Healthy expansion of white adipose tissue in obesity is critical to insure safe energy storage and the prevention of metabolic disease. A new study, published in Nature Metabolism by the Gupta laboratory reveals that adipocyte progenitor cells that control adipose tissue growth and expansion in adulthood emerge very early during the perinatal developmental period and that altering the function of developmental precursors early in life has long lasting effects into adulthood.
The Gupta group previously identified two functionally distinct subpopulations of mesenchymal adipose progenitor cells within the adipose tissue microenvironment. These cell populations differentially impact the health and function of fat tissue in adult obesity. One population of cells represents adipocyte precursor cells (APCs) that are activated in mice upon high fat diet feeding to differentiate into new adipocytes. Differentiation of APCs into new adipocytes, termed “adipogenesis,” supports healthy adipose tissue expansion free of considerable inflammation and fibrosis. The other progenitor cell population, termed “fibro-inflammatory progenitors” (FIPs), adopt a pro-inflammatory phenotype and contributes to deleterious adipose fibrosis. Adult FIPs also exert an “anti-adipogenic” phenotype; FIPs express factors that suppress the ability APCs to undergo adipogenesis. In adult mice, the activation of FIPs in the setting of overnutrition appears maladaptive and promotes pathologic WAT expansion.
In this new study, Zhang et al. use single-cell technology to reveal that FIPs emerge early in mouse adipose tissue development but exert a different phenotype than their adult counterparts. Perinatal FIPs are less pro-inflammatory and do not block differentiation from APCs. Instead, perinatal FIPs can undergo adipocyte differentiation but lose their potential with age.

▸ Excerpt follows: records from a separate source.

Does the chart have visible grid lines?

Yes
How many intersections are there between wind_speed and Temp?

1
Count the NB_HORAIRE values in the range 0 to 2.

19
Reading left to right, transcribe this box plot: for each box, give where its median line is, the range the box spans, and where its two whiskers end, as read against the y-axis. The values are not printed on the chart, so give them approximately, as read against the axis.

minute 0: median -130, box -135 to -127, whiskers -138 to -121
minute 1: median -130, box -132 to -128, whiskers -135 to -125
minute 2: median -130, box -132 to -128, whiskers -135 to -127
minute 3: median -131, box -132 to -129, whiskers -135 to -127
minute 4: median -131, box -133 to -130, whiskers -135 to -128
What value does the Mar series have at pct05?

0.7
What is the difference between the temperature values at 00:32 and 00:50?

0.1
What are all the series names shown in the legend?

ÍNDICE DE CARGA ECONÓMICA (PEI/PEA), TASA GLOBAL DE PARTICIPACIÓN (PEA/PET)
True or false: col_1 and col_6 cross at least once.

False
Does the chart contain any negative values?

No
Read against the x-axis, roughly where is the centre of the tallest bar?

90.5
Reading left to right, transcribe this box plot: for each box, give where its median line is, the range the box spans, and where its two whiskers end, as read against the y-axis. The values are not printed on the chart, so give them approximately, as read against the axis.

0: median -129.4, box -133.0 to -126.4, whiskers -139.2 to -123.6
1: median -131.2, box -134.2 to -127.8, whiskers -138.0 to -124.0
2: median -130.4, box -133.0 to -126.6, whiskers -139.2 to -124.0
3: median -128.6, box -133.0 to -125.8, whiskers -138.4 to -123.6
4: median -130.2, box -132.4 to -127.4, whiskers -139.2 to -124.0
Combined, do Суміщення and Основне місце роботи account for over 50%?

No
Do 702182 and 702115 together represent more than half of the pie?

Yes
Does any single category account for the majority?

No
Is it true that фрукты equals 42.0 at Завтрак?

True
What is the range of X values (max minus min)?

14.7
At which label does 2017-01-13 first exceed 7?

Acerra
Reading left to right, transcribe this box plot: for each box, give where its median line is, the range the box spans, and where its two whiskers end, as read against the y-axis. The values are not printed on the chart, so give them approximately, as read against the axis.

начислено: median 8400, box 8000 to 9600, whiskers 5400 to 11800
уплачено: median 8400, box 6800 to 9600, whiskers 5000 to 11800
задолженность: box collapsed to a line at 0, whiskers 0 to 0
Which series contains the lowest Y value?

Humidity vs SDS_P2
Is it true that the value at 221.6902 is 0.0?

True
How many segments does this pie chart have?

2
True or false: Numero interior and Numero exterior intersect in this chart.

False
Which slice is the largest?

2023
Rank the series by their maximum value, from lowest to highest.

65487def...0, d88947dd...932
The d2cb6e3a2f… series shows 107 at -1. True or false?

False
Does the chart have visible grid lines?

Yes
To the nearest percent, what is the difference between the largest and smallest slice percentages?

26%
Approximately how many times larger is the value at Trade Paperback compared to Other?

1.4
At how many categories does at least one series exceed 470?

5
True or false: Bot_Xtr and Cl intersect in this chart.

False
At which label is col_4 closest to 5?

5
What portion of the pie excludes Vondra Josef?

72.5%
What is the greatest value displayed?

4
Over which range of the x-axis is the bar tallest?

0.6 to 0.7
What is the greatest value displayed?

Remarkably, the authors also find that enforced expression of PPARγ, the master activator of adipocyte differentiation, in progenitor cells only during the first week of life results in durable changes in the function of FIPs well into adulthood. Specifically, adult adipose tissue from mice transiently overexpressing PPARγ displayed smaller and more numerous adipocytes, which are associated with prevention of ectopic lipid deposition, maintenance of protective adipokine secretion, and a lower degree of tissue inflammation. This perinatal programming of adipose progenitors was able to protect mice from high-fat-diet-induced glucose intolerance and insulin resistance once they became adults. As such, these findings demonstrate that early alterations in adipose tissue progenitor cells can have long-lasting effects on adult adipose tissue and systemic metabolism. The findings establish the concept that durable protective metabolic effects can be conferred by manipulating adipose progenitors during the perinatal period.